▶ **Assigned task**
Please reproduce each of the items below word for word, omitting the pictures from your answer.

Data for the task START

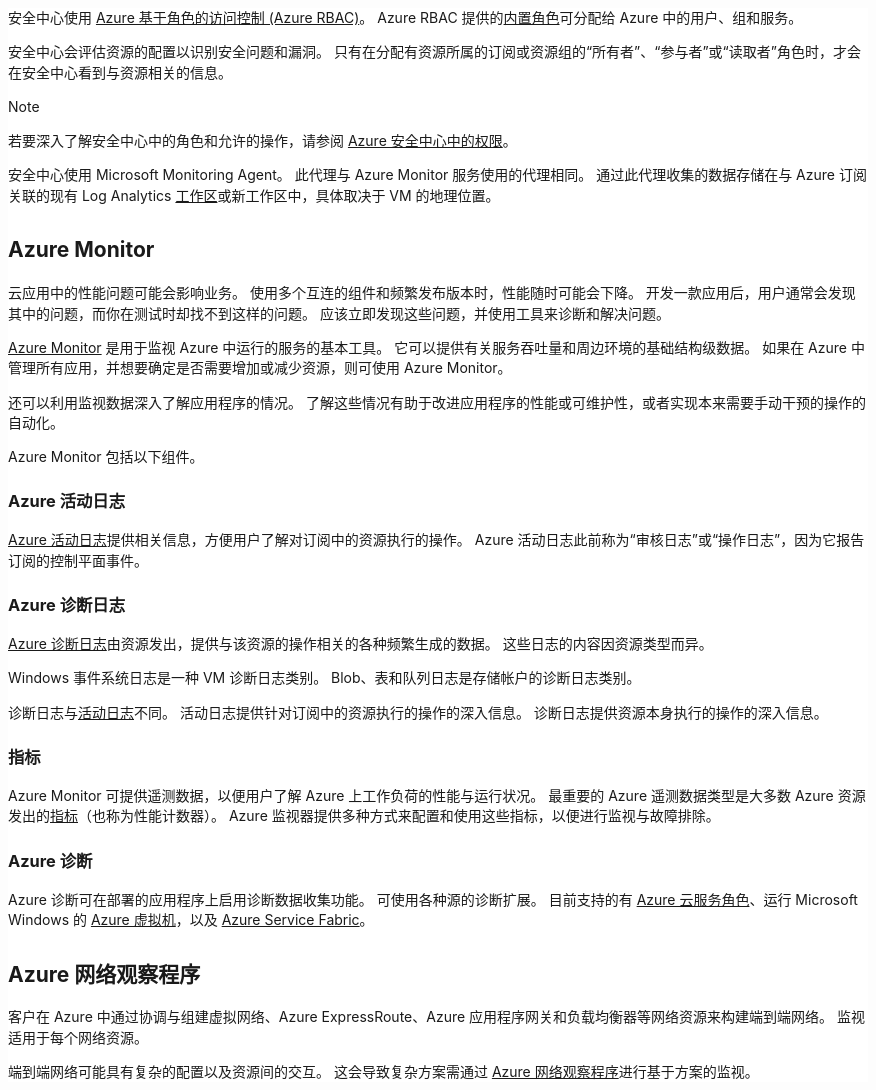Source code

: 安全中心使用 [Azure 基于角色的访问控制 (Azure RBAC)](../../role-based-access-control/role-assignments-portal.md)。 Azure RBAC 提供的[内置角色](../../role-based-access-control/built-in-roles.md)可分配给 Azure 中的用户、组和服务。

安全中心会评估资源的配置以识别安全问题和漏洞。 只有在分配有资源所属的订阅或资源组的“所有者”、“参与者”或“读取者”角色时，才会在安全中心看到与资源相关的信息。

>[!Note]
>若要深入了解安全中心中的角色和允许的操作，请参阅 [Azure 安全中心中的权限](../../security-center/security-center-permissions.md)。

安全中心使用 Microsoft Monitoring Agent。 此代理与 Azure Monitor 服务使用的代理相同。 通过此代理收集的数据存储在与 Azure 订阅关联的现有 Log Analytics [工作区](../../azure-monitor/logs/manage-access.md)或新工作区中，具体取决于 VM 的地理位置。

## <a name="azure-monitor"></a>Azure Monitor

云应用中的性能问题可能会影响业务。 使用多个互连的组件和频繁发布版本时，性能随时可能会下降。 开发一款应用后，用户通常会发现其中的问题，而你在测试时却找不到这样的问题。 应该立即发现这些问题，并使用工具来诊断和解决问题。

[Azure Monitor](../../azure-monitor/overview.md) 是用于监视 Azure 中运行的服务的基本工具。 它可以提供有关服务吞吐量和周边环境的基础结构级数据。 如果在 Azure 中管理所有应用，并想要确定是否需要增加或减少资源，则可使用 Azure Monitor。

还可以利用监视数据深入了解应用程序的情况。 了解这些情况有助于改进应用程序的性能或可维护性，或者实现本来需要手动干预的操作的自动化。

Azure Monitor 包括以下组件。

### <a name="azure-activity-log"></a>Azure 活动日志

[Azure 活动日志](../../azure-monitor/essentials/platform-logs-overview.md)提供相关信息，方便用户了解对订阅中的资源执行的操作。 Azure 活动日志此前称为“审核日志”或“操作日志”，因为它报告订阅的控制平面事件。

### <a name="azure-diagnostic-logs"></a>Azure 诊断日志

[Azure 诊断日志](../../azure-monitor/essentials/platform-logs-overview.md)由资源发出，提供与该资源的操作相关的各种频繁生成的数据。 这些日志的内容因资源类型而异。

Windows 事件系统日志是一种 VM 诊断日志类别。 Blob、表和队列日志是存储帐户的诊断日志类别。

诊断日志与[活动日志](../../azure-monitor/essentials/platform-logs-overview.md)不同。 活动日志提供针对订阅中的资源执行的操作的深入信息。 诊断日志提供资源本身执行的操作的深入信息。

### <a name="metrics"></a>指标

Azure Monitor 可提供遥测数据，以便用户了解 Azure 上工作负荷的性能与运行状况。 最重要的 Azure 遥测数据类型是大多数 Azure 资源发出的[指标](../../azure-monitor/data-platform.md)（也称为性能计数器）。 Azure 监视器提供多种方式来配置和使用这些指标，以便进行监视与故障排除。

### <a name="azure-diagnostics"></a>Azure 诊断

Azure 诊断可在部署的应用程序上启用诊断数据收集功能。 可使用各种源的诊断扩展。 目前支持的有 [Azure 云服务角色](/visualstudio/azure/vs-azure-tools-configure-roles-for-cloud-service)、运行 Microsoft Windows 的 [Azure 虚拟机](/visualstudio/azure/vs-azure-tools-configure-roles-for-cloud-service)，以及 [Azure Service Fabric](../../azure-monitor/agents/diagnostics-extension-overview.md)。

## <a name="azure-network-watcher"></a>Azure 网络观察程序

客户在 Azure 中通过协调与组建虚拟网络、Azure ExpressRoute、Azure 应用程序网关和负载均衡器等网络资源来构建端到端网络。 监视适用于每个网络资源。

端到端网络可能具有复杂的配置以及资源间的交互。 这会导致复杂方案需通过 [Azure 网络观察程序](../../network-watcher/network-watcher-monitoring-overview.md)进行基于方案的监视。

Data for the task END

▶ **Expected answer**
Source code

: 安全中心使用 [Azure 基于角色的访问控制 (Azure RBAC)](../../role-based-access-control/role-assignments-portal.md)。 Azure RBAC 提供的[内置角色](../../role-based-access-control/built-in-roles.md)可分配给 Azure 中的用户、组和服务。

安全中心会评估资源的配置以识别安全问题和漏洞。 只有在分配有资源所属的订阅或资源组的“所有者”、“参与者”或“读取者”角色时，才会在安全中心看到与资源相关的信息。

>[!Note]
>若要深入了解安全中心中的角色和允许的操作，请参阅 [Azure 安全中心中的权限](../../security-center/security-center-permissions.md)。

安全中心使用 Microsoft Monitoring Agent。 此代理与 Azure Monitor 服务使用的代理相同。 通过此代理收集的数据存储在与 Azure 订阅关联的现有 Log Analytics [工作区](../../azure-monitor/logs/manage-access.md)或新工作区中，具体取决于 VM 的地理位置。

## <a name="azure-monitor"></a>Azure Monitor

云应用中的性能问题可能会影响业务。 使用多个互连的组件和频繁发布版本时，性能随时可能会下降。 开发一款应用后，用户通常会发现其中的问题，而你在测试时却找不到这样的问题。 应该立即发现这些问题，并使用工具来诊断和解决问题。

[Azure Monitor](../../azure-monitor/overview.md) 是用于监视 Azure 中运行的服务的基本工具。 它可以提供有关服务吞吐量和周边环境的基础结构级数据。 如果在 Azure 中管理所有应用，并想要确定是否需要增加或减少资源，则可使用 Azure Monitor。

还可以利用监视数据深入了解应用程序的情况。 了解这些情况有助于改进应用程序的性能或可维护性，或者实现本来需要手动干预的操作的自动化。

Azure Monitor 包括以下组件。

### <a name="azure-activity-log"></a>Azure 活动日志

[Azure 活动日志](../../azure-monitor/essentials/platform-logs-overview.md)提供相关信息，方便用户了解对订阅中的资源执行的操作。 Azure 活动日志此前称为“审核日志”或“操作日志”，因为它报告订阅的控制平面事件。

### <a name="azure-diagnostic-logs"></a>Azure 诊断日志

[Azure 诊断日志](../../azure-monitor/essentials/platform-logs-overview.md)由资源发出，提供与该资源的操作相关的各种频繁生成的数据。 这些日志的内容因资源类型而异。

Windows 事件系统日志是一种 VM 诊断日志类别。 Blob、表和队列日志是存储帐户的诊断日志类别。

诊断日志与[活动日志](../../azure-monitor/essentials/platform-logs-overview.md)不同。 活动日志提供针对订阅中的资源执行的操作的深入信息。 诊断日志提供资源本身执行的操作的深入信息。

### <a name="metrics"></a>指标

Azure Monitor 可提供遥测数据，以便用户了解 Azure 上工作负荷的性能与运行状况。 最重要的 Azure 遥测数据类型是大多数 Azure 资源发出的[指标](../../azure-monitor/data-platform.md)（也称为性能计数器）。 Azure 监视器提供多种方式来配置和使用这些指标，以便进行监视与故障排除。

### <a name="azure-diagnostics"></a>Azure 诊断

Azure 诊断可在部署的应用程序上启用诊断数据收集功能。 可使用各种源的诊断扩展。 目前支持的有 [Azure 云服务角色](/visualstudio/azure/vs-azure-tools-configure-roles-for-cloud-service)、运行 Microsoft Windows 的 [Azure 虚拟机](/visualstudio/azure/vs-azure-tools-configure-roles-for-cloud-service)，以及 [Azure Service Fabric](../../azure-monitor/agents/diagnostics-extension-overview.md)。

## <a name="azure-network-watcher"></a>Azure 网络观察程序

客户在 Azure 中通过协调与组建虚拟网络、Azure ExpressRoute、Azure 应用程序网关和负载均衡器等网络资源来构建端到端网络。 监视适用于每个网络资源。

端到端网络可能具有复杂的配置以及资源间的交互。 这会导致复杂方案需通过 [Azure 网络观察程序](../../network-watcher/network-watcher-monitoring-overview.md)进行基于方案的监视。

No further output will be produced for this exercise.